The youth, however, was confident, and the man of experience was too amiable and yielding. There was also urgent reason for haste. It was therefore decided that the steeper slopes should be attempted.

They began with a glissade. A very steep snow-slope happened to be close at hand. It stretched uninterruptedly down several hundred feet to one of the terraces, into which the precipitous mountainside at that place was cut.

“Will you try?” asked Le Croix, looking doubtfully at his companion.

“Of course I will,” replied Lewis, shortly. “Where you choose to go I will follow.”

“Have you ever done such work before?”

“Yes, often, though never on quite so steep or long a slope.”

Le Croix was apparently satisfied. He sat down on the summit of the slope, fixed the spiked end of his axe in the snow, resting heavily on the handle, in order to check his descent, and hitched himself forward.

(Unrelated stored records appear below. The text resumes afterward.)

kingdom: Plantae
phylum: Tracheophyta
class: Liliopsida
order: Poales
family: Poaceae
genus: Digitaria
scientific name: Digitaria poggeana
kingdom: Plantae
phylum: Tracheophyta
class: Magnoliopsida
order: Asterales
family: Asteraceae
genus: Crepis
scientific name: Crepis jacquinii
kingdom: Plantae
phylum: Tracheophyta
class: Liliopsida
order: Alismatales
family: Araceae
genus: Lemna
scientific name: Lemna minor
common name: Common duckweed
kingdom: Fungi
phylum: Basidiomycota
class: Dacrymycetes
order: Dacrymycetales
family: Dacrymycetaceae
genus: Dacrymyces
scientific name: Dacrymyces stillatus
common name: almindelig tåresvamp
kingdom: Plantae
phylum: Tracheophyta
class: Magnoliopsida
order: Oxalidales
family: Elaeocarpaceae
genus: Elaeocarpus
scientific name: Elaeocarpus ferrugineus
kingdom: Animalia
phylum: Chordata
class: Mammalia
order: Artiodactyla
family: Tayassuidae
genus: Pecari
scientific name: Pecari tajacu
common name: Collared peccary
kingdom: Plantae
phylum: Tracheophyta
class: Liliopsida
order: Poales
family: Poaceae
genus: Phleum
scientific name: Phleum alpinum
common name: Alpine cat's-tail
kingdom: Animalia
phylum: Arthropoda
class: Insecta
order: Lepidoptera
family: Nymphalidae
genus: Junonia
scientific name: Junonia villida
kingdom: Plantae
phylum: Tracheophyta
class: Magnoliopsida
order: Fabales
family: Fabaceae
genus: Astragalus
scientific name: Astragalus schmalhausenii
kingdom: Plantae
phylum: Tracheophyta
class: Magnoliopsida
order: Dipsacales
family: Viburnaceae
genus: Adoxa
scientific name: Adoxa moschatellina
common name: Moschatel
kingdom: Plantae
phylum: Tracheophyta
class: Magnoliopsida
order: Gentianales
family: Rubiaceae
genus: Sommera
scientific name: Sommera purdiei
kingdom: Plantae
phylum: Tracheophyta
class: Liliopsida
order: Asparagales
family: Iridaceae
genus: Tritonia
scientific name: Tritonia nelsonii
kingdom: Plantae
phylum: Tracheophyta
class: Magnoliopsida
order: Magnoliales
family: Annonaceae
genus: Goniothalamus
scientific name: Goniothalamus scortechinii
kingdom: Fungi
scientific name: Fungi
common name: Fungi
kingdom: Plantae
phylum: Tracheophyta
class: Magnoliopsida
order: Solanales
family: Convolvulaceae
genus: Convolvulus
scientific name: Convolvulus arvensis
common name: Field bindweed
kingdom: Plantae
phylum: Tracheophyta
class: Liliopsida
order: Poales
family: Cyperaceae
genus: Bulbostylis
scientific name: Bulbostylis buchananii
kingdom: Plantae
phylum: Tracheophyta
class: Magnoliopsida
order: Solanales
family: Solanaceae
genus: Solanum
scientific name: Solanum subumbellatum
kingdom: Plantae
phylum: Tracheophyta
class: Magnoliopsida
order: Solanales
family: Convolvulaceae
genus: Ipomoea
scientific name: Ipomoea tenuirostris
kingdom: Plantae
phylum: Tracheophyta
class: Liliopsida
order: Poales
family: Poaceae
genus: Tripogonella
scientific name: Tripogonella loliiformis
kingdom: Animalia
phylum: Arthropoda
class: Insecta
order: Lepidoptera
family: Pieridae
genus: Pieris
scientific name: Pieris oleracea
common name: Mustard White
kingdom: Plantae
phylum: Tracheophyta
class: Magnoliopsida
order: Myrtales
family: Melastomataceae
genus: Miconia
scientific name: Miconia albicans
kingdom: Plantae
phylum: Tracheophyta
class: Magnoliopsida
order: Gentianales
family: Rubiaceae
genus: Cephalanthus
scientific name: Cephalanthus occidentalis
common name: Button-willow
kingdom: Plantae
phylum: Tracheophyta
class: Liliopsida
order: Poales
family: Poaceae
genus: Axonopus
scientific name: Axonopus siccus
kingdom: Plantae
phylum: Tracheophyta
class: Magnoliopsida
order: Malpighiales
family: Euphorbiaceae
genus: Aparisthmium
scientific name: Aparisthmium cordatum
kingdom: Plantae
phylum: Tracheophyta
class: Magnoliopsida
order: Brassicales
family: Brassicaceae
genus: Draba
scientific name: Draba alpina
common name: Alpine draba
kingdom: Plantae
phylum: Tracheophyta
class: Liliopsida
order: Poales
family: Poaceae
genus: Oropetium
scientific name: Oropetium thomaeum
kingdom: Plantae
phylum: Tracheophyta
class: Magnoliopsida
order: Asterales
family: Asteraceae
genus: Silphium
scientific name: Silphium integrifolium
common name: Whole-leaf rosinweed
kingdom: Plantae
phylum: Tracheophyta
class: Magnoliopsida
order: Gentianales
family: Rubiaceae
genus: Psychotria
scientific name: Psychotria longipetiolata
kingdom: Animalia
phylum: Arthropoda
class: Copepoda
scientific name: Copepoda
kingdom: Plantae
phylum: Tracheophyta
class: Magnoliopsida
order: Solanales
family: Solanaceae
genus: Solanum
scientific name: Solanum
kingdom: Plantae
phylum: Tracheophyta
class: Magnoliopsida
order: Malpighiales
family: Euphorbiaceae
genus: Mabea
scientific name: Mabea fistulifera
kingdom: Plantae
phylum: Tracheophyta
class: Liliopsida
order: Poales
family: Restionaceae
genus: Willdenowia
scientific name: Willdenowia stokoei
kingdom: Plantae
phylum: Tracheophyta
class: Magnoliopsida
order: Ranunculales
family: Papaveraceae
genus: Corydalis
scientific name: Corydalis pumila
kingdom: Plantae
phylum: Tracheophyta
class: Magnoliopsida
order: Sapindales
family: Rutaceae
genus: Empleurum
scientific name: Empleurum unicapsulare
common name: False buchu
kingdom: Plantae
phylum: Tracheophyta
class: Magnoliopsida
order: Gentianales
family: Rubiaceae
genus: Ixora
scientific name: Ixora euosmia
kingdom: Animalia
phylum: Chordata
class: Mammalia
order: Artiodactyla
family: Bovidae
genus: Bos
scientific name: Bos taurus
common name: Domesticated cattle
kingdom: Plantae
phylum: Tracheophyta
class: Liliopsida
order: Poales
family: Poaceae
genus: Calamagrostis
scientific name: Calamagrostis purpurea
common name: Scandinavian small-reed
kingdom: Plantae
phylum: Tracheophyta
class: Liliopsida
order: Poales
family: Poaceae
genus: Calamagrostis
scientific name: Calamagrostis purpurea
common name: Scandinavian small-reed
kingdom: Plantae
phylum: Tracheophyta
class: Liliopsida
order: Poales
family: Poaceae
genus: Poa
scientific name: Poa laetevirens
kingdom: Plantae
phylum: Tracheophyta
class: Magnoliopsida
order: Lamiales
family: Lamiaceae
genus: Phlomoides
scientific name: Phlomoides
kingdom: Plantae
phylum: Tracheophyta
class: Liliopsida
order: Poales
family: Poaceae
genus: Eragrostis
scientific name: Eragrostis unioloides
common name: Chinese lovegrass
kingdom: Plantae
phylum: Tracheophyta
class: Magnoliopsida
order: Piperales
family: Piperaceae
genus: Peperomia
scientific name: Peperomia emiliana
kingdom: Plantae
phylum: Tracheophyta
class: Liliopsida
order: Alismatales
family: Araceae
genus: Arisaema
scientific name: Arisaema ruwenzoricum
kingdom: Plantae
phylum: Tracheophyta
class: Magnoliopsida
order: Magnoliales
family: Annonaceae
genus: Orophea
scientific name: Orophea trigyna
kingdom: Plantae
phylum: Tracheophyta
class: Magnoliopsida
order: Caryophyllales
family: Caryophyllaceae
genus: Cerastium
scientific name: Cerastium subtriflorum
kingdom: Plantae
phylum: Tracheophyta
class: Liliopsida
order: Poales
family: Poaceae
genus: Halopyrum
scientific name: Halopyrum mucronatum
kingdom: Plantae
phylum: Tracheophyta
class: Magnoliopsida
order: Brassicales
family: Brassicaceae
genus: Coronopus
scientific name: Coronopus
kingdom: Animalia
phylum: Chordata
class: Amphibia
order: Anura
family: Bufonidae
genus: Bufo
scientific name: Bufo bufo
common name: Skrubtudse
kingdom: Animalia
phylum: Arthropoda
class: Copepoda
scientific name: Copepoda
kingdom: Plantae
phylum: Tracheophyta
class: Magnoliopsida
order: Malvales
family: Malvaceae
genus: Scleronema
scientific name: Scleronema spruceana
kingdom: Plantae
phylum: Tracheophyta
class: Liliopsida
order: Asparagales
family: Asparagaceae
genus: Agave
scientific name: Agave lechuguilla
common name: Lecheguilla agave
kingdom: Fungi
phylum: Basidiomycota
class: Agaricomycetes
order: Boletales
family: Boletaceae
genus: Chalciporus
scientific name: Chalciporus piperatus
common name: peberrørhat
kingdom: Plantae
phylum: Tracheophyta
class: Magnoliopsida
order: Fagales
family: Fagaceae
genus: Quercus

“Keep steady and don’t roll over,” he cried, as he shot away. The snow rose and trailed like a white tail behind him. His speed increased almost to that of an avalanche, and in a few seconds he was at the bottom.

Lewis seated himself in precisely the same manner, but overbalanced himself when halfway down, swung round, lost self-command, let slip his axe, and finally went head over heels, with legs and arms flying wildly.

Le Croix, half-expecting something of the kind, was prepared. He had re-ascended the slope a short way, and received the human avalanche on his right shoulder, was knocked down violently as a matter of course, and the two went spinning in a heap together to the bottom.